Jeffrey Sarver, a 38-year-old sergeant in the army’s Explosive Ordinance Disposal, claims that he was the model for the main character in the movie the Hurt Locker, and has therefore introduced a multimillion-dollar lawsuit after failing to receive any credit for his efforts.
In the film, Jeffrey was depicted as Will James (played by Jeremy Renner), the extreme risk-taker soldier who continuously pushes his bomb-disposing buddies to take ever-increasing risks while they’re out in the field; however, Summit Entertainment, the film’s distributors, asserts that the character is entirely fictitious.
Sarver, now armed with the infamously tough-as-nails lawyer, Geoffrey Fieger – who had worked on such controversial cases as that of Jack Kevorkian (aka Doctor Death) – are adamantly pressing the belief that a soldier’s life has been stolen by Hollywood. They draw the attention of the jury to the fact that Mark Boal, the screenwriter, was also a journalist who had essentially followed Sarver and a few other soldiers around for a report he was doing for Playboy magazine. They also mention how some of Boal’s best lines, including the title, were down right stolen straight from the soldier’s mouth (so to speak); for example, the nickname for Will James’ character, “Blaster One,” was actually Sarver’s call signal in the field.

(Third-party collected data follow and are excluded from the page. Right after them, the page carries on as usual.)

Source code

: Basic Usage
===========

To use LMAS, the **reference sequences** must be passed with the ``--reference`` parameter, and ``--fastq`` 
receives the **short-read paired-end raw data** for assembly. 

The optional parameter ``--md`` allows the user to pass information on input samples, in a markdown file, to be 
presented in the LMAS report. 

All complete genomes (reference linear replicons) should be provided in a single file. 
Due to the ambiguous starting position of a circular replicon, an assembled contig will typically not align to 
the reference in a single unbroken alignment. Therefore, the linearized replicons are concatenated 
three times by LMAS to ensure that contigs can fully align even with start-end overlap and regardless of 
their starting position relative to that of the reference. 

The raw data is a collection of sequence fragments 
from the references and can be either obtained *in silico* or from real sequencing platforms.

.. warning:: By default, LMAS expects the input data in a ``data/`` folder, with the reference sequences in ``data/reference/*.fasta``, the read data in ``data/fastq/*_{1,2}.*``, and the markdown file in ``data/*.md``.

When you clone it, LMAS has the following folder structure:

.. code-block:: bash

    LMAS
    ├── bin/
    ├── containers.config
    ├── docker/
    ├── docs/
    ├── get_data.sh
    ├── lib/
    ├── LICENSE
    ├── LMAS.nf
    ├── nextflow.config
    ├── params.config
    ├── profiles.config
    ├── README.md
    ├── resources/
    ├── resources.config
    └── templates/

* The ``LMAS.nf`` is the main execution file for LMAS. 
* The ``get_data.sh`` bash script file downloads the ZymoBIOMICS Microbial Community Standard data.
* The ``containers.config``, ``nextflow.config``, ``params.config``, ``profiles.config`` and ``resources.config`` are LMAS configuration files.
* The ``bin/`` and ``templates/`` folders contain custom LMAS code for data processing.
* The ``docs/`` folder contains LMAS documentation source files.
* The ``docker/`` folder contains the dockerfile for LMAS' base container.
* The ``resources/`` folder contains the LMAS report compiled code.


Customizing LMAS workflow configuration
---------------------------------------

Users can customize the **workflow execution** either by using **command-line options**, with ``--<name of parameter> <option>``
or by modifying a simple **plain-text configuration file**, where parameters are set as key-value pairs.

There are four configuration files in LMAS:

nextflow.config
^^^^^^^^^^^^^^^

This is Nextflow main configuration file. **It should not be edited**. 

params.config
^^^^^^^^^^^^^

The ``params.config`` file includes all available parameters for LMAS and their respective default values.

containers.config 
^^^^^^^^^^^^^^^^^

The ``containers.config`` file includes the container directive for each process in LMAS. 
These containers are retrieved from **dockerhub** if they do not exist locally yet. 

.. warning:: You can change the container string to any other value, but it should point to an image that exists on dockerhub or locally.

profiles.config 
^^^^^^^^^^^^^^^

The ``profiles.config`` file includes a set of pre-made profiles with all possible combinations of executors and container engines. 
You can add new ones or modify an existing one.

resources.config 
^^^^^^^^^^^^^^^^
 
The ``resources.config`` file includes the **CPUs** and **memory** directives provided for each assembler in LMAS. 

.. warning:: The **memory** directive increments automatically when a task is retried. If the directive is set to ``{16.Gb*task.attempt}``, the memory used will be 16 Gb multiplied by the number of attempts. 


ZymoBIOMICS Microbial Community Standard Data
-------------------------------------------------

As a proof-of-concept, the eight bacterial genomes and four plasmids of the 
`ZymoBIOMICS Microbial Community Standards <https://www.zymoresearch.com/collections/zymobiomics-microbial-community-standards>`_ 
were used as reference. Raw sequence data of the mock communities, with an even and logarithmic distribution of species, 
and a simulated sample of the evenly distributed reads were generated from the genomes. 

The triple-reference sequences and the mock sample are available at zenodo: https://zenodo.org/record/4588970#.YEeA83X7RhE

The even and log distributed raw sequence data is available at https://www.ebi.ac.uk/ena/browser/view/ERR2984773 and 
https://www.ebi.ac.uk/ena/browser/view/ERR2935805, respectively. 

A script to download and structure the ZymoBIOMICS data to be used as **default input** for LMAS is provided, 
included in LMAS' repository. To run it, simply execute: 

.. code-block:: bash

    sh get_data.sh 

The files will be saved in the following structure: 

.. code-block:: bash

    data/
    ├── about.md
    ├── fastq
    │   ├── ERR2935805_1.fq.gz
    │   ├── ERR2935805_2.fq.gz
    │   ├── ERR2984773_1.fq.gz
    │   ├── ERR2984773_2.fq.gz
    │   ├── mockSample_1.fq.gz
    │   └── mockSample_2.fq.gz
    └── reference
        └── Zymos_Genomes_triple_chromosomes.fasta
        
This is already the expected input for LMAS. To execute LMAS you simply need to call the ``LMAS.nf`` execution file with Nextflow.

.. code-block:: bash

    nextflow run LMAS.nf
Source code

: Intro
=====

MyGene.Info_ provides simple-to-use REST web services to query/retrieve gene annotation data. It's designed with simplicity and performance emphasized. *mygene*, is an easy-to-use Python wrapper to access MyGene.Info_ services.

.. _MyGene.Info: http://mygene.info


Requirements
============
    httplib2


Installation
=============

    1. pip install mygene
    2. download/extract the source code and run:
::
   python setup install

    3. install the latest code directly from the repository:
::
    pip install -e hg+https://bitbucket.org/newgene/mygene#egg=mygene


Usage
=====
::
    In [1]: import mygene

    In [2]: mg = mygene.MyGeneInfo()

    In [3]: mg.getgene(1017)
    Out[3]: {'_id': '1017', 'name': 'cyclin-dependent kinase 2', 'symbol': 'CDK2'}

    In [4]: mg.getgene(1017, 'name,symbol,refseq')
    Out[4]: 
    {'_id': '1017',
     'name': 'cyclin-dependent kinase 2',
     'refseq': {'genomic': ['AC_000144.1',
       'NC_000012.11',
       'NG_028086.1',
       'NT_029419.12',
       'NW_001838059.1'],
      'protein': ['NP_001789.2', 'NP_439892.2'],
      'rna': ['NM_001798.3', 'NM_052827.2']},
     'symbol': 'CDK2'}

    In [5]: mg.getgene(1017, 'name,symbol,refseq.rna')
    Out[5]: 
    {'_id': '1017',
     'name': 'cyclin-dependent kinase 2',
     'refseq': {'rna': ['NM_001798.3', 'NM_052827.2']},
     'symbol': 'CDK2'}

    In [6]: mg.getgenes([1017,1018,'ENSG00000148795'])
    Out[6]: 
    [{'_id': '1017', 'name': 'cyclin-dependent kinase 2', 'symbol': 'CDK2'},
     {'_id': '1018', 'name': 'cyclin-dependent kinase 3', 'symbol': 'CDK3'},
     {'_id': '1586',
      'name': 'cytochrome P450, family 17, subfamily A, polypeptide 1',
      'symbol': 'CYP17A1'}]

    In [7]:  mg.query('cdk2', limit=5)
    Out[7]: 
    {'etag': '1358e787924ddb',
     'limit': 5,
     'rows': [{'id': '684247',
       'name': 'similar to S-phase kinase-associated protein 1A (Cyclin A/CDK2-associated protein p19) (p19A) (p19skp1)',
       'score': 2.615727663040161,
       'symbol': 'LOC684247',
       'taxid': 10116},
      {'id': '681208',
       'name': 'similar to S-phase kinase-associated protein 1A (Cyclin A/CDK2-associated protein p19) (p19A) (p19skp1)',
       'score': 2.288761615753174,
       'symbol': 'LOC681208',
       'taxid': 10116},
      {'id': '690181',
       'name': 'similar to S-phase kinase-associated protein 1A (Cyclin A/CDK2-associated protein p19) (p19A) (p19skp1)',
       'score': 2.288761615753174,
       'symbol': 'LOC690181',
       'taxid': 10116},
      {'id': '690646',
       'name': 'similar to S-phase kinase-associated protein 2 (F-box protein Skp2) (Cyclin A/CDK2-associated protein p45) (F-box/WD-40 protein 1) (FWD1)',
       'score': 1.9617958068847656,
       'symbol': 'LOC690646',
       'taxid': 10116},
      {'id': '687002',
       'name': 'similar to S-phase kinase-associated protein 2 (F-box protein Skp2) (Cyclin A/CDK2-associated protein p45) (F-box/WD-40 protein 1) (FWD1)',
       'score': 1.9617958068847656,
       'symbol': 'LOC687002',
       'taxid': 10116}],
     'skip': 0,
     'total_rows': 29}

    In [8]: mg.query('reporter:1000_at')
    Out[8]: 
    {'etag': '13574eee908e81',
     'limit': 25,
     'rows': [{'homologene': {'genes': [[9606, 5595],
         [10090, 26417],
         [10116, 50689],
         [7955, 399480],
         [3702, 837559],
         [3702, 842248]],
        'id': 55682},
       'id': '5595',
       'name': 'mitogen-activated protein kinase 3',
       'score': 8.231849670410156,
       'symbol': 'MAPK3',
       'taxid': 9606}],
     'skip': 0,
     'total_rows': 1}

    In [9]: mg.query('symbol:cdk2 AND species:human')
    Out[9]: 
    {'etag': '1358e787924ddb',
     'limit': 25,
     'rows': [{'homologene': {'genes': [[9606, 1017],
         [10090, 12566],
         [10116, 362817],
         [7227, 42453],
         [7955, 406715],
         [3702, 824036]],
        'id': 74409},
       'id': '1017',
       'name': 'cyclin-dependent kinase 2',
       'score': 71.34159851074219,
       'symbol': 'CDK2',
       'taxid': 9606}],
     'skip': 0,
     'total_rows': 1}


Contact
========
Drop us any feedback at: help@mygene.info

But, in spite of the evidence, there is still some speculation regarding whether of nor this lawsuit is built on noble grounds, since some propose this as just another ploy by the opposition to prevent a nominee from winning an Oscar. Whatever happens next, hopefully the man who actually owns the hurt locker receives the credit that he deserves – be it the soldier – or the man who brought the story to the masses.